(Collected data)
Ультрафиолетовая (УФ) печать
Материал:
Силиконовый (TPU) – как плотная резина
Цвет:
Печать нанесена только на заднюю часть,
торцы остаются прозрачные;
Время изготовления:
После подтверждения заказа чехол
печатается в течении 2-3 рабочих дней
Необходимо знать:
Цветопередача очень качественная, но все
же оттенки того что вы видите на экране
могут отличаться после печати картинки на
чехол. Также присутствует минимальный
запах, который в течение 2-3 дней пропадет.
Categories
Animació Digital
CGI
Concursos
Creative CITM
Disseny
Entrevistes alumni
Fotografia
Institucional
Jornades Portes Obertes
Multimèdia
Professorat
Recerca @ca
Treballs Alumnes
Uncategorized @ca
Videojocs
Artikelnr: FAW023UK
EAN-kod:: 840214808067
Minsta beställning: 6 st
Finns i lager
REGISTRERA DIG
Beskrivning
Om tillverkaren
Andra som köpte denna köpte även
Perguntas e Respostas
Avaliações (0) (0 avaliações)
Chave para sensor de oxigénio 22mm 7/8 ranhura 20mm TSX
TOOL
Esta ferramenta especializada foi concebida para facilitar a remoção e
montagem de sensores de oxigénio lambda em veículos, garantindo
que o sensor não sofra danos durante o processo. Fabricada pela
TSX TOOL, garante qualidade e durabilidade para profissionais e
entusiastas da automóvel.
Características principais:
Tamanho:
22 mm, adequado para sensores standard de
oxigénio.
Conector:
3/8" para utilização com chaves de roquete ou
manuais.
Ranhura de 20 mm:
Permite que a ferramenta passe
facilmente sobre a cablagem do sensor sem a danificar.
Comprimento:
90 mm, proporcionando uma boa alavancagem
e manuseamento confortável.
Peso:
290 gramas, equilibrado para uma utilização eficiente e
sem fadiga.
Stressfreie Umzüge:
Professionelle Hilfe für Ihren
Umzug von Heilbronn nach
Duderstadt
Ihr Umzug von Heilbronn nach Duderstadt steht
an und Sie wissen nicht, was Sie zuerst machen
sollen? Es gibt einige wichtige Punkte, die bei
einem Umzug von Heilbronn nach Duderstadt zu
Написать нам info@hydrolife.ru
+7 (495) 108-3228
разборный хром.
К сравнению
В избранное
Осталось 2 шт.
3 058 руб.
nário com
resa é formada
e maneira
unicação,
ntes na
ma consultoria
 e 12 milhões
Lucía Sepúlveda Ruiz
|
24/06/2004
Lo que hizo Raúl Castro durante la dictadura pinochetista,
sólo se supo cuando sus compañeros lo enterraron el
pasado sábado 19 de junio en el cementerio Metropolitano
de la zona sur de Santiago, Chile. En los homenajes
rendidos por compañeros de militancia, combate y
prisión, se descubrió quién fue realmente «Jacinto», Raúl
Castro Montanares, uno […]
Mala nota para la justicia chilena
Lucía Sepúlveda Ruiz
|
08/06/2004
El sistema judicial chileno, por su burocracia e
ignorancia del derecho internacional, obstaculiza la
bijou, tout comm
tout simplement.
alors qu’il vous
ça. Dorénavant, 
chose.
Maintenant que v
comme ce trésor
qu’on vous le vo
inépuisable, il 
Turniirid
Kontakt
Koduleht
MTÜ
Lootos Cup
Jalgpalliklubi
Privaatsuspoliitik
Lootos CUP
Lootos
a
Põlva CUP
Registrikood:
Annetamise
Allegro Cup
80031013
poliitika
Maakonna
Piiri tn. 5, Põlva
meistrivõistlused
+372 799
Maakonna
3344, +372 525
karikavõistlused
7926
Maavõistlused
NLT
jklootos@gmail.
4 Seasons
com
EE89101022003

▸ Problem description: Go through the records above and copy every line with the word "Duderstadt".

▸ Solved problem:
Duderstadt
Ihr Umzug von Heilbronn nach Duderstadt steht
einem Umzug von Heilbronn nach Duderstadt zu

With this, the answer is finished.